Personal life
- Children: Idi b. Abin Naggara Hiyya b. Abin Naggara
- Era: Third generation of amoraim

Religious life
- Religion: Judaism

= Abin Naggara =

3rd generation Babylonian Amora

Rabbi Abin Naggara (the Carpenter) (אבין נגרא) was a second- or third-generation Babylonian Amora, a contemporary of Rav Huna. He was the father of Rav Idi b. Abin and Rav Hiyya b. Abin. He made his livelihood as a carpenter and was named for his profession.

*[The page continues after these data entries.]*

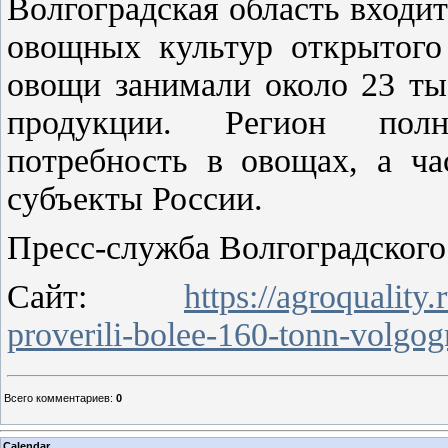
Волгоградская область входи
овощных культур открытого 
овощи занимали около 23 ты
продукции. Регион пол
потребность в овощах, а ча
субъекты России.
Пресс-служба Волгоградско
Сайт:
https://agroqualit
proverili-bolee-160-tonn-volgog
Всего комментариев
:
0
Calendar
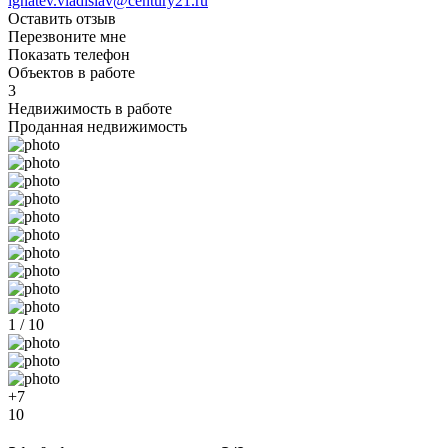
ignatev.vladislav@century21.ru
Оставить отзыв
Перезвоните мне
Показать телефон
Объектов в работе
3
Недвижимость в работе
Проданная недвижимость
1 / 10
+7
10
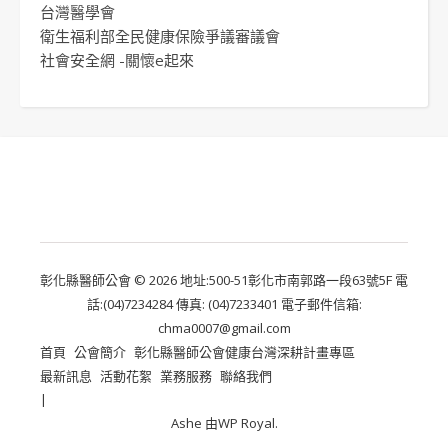
台灣醫學會
衛生福利部全民健康保險爭議審議會
社會安全網 -關懷e起來
彰化縣醫師公會 © 2026 地址:500-51彰化市南郭路一段63號5F 電
話:(04)7234284 傳真: (04)7233401 電子郵件信箱:
chma0007@gmail.com
首頁
公會簡介
彰化縣醫師公會健康台灣深耕計畫專區
最新訊息
活動花絮
業務服務
聯絡我們
Ashe 由
WP Royal
.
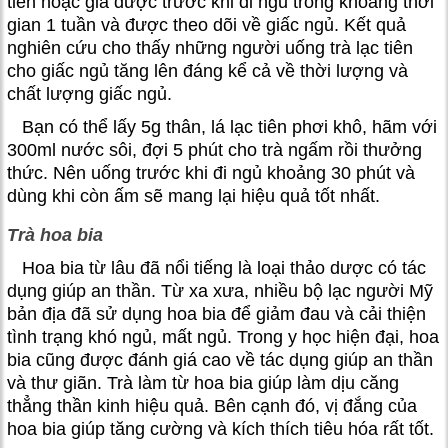
tiên hoặc giả dược trước khi đi ngủ trong khoảng thời
gian 1 tuần và được theo dõi về giấc ngủ. Kết quả
nghiên cứu cho thấy những người uống trà lạc tiên
cho giấc ngủ tăng lên đáng kể cả về thời lượng và
chất lượng giấc ngủ.
Bạn có thể lấy 5g thân, lá lạc tiên phơi khô, hãm với
300ml nước sôi, đợi 5 phút cho trà ngấm rồi thưởng
thức. Nên uống trước khi đi ngủ khoảng 30 phút và
dùng khi còn ấm sẽ mang lại hiệu quả tốt nhất.
Trà hoa bia
Hoa bia từ lâu đã nổi tiếng là loại thảo dược có tác
dụng giúp an thần. Từ xa xưa, nhiều bộ lạc người Mỹ
bản địa đã sử dụng hoa bia để giảm đau và cải thiện
tình trạng khó ngủ, mất ngủ. Trong y học hiện đại, hoa
bia cũng được đánh giá cao về tác dụng giúp an thần
và thư giãn. Trà làm từ hoa bia giúp làm dịu căng
thẳng thần kinh hiệu quả. Bên cạnh đó, vị đắng của
hoa bia giúp tăng cường và kích thích tiêu hóa rất tốt.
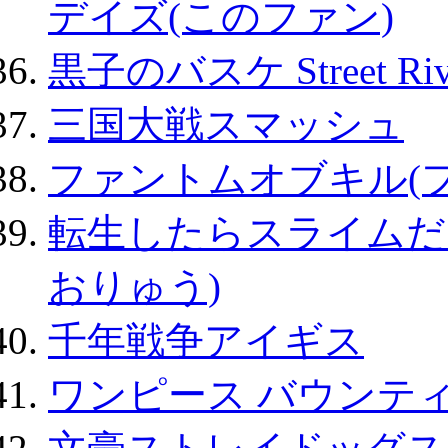
デイズ(このファン)
黒子のバスケ Street Ri
三国大戦スマッシュ
ファントムオブキル(
転生したらスライムだ
おりゅう)
千年戦争アイギス
ワンピース バウンテ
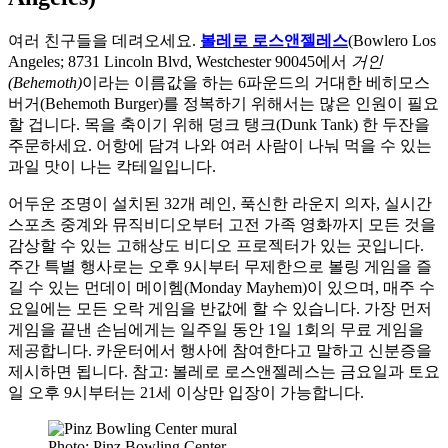
여러 친구들을 데려오세요.
볼레로 로스앤젤레스
(Bowlero Los
Angeles; 8731 Lincoln Blvd, Westchester 90045에서
거인
(Behemoth)
이라는 이름값을 하는 6파운드의 거대한 베히모스
버거(Behemoth Burger)를 정복하기 위해서는 많은 인원이 필요
할 겁니다. 목을 축이기 위해 덩크 탱크(Dunk Tank) 한 두잔을
주문하세요. 어항에 담겨 나와 여러 사람이 나눠 먹을 수 있는
과일 맛이 나는 칵테일입니다.
어두운 조명이 설치된 32개 레인, 푹신한 라운지 의자, 실시간
스포츠 중계와 뮤직비디오부터 고전 가족 영화까지 모든 것을
감상할 수 있는 고해상도 비디오 프로젝터가 있는 곳입니다.
주간 특별 행사로는 오후 9시부터 무제한으로 볼링 게임을 즐
길 수 있는 먼데이 메이헴(Monday Mayhem)이 있으며, 매주 수
요일에는 모든 오락 게임을 반값에 할 수 있습니다. 가장 먼저
게임을 끝낸 손님에게는 일주일 동안 1일 1회의 무료 게임을
제공합니다. 카운터에서 행사에 참여한다고 말하고 신분증을
제시하면 됩니다. 참고: 볼레로 로스앤젤레스는 금요일과 토요
일 오후 9시부터는 21세 이상만 입장이 가능합니다.
Photo: Pinz Bowling Center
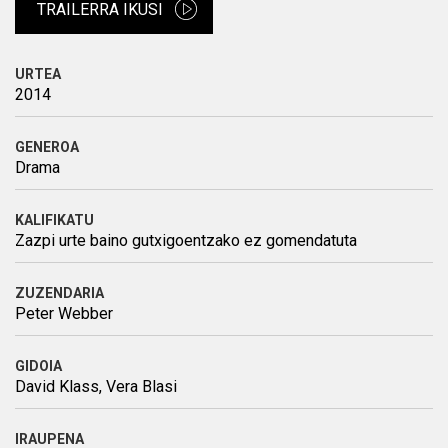
TRAILERRA IKUSI
URTEA
2014
GENEROA
Drama
KALIFIKATU
Zazpi urte baino gutxigoentzako ez gomendatuta
ZUZENDARIA
Peter Webber
GIDOIA
David Klass, Vera Blasi
IRAUPENA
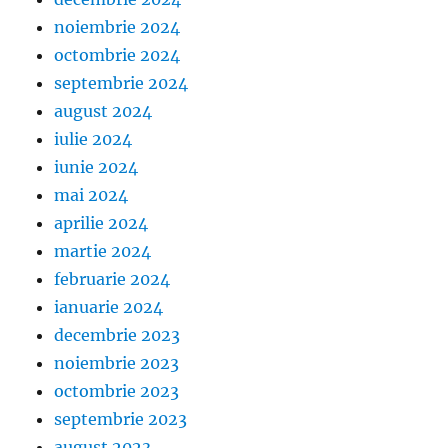
noiembrie 2024
octombrie 2024
septembrie 2024
august 2024
iulie 2024
iunie 2024
mai 2024
aprilie 2024
martie 2024
februarie 2024
ianuarie 2024
decembrie 2023
noiembrie 2023
octombrie 2023
septembrie 2023
august 2023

He devoted his nights to Torah study.
== Views on the Sabbath ==
The Talmud says that he was very strict about Shabbat lights, and when Rav Huna saw his meticulous practice, he said that he would have two righteous children come from his house, who turned out to be Rav Idi (Rav Pappa's teacher) and Rav Hiyya, who were among the great Torah scholars of the fourth-generation Amoraim.

Tosefot (ad loc.) explain that both he and his wife were both meticulous about Shabbat candles, and therefore they merited to two righteous children.

R. Huna was accustomed frequently to pass the door of R. Abin the carpenter. Seeing that he habitually lit many lights, he remarked, Two great men will issue hence. R. Idi b. Abin and R. Hiyya b. Abin issued thence.

Midrash Shmuel 27:1 cites to "Rebbi Bun Nagri" which may be a reference to Rabbi Abin Naggari.